We hold that the above authorities establish good guidelines for determining whether or not a corporation is established for profit. Although they interpret statutes different from ours, their reasoning is applicable here.

It seems clear that the American Automobile Association, Inc. is an entity in and of itself. This being true, it is separate and apart from its members. The tax is imposed upon American Automobile Association, Inc. by § 72-16A-4, N.M.S.A., 1953 (Repl.Vol. 10 pt. 2, Supp.1973). Subsection “A” of that section provides:

“For the privilege of engaging in business, an excise tax equal to four percent (4%) of gross receipts is imposed on any person engaging in business in New Mexico.” (Emphasis supplied.)
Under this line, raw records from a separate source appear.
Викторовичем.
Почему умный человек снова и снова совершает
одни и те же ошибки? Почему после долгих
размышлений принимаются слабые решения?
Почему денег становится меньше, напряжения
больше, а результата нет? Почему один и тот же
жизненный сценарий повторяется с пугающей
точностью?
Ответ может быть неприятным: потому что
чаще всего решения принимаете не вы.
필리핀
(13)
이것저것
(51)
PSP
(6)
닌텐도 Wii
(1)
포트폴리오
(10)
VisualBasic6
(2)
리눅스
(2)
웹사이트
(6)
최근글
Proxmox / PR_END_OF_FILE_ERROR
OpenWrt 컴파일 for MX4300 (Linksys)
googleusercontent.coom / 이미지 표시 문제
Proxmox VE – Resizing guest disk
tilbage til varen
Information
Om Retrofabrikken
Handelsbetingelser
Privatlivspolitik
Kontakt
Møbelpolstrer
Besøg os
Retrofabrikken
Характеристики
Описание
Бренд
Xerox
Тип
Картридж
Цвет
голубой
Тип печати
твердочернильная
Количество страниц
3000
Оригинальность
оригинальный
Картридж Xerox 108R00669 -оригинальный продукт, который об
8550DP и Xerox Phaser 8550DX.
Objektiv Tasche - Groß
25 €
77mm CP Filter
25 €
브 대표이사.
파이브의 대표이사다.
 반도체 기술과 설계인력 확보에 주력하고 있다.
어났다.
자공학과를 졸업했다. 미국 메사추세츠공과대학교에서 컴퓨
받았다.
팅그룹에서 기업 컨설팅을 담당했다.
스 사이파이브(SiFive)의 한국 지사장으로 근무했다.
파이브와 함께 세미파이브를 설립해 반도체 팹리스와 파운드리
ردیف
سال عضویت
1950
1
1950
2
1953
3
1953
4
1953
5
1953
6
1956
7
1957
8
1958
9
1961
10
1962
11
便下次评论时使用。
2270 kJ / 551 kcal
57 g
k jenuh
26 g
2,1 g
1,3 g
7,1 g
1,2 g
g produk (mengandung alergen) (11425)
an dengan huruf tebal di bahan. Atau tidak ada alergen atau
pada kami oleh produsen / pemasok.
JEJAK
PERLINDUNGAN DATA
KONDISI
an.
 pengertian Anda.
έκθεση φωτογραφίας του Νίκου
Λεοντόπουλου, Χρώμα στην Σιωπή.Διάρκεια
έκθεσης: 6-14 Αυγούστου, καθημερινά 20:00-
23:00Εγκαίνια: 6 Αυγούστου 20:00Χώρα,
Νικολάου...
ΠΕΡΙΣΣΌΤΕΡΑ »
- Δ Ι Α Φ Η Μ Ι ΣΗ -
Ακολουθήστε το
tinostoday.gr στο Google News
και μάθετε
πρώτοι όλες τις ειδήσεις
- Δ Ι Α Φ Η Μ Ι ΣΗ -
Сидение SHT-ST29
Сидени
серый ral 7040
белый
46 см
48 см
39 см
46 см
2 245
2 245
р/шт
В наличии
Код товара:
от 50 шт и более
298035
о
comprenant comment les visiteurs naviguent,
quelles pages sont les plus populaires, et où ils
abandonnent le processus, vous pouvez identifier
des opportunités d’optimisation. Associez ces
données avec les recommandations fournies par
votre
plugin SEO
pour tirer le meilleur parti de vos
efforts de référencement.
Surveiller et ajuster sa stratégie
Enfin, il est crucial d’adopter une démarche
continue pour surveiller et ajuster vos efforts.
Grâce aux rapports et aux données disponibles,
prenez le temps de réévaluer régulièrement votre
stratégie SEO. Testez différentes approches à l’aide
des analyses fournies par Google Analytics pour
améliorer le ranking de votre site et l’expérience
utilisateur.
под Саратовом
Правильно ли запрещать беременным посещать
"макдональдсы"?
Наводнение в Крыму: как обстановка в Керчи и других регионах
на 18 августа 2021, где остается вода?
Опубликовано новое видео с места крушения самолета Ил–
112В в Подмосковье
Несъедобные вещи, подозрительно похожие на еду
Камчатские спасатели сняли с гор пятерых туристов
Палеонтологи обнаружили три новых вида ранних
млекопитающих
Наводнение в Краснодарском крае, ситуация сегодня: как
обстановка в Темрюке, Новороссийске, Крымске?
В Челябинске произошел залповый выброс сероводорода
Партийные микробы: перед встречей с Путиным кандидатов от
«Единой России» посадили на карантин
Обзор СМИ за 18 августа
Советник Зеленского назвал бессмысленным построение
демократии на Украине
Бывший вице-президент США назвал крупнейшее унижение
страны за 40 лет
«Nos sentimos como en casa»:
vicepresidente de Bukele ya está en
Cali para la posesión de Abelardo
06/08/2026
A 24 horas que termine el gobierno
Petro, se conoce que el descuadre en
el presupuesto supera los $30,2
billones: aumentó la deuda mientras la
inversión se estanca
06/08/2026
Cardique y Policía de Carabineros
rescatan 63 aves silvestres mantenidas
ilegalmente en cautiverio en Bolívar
It is the American Automobile Association, Inc. which is “engaging in business.” No one asserts that its members are so engaged. The definition section, § 72-16A-3, subd. E, N.M.S.A. (Repl.Vol. 10 pt. 2, Supp.1973) states:

“E. ‘engaging in business’ means carrying on or causing to be carried on any activity for the purpose of direct or indirect benefit[.]”

Whom does this section refer to? Direct or indirect benefits to whom? Obviously to the taxpayer. It is talking about American Automobile Association, Inc., not about its members. It is a tortured construction of the language to say, construing the two-cited statutes together, that “engaging in business” under the statute imposing the tax obviously refers to the taxpayer and the definition of the same phrase in the definitional section means the members.

Thus, “engaging in business” means carrying on or causing to be carried on any activity for the purpose of direct or indirect benefit to the taxpayer (American Automobile Association, Inc.), not someone else (its members).

Based upon the foregoing, when we come to consider the exemption statute, § 72-16A-12.27, supra, we thus see that the question of whether or not the taxpayer is “nonprofit” raises an inquiry as to whether the taxpayer itself is a nonprofit organization, or whether it is engaging in business for the purpose of direct or indirect benefit to itself. Whether there are benefits conferred upon its members is wholly irrelevant.

The Court of Appeals has, in effect, said that American Automobile Association, Inc., is not “nonprofit” because “benefits” are presumably conferred on someone entirely different, to-wit: the members on whom no tax is imposed in the first place.

We cannot agree with the holding of the Court of Appeals that, because the dues-paying members of the taxpayer organization receive benefits by virtue of their membership, the status of the petitioner changes.

The decision of the Court of Appeals is reversed, insofar as it determines that American Automobile Association, Inc. is not a nonprofit organization, and the cause is otherwise remanded to the Court of Appeals for a determination of the other issues raised concerning whether or not American Automobile Association, Inc. is a “business organization,” and whether or not the receipts involved are from “dues and registration fees.”

It is so ordered.

MARTINEZ, J., concurs. STEPHENSON and MONTOYA, JJ., concur in result only. OMAN, J., dissenting.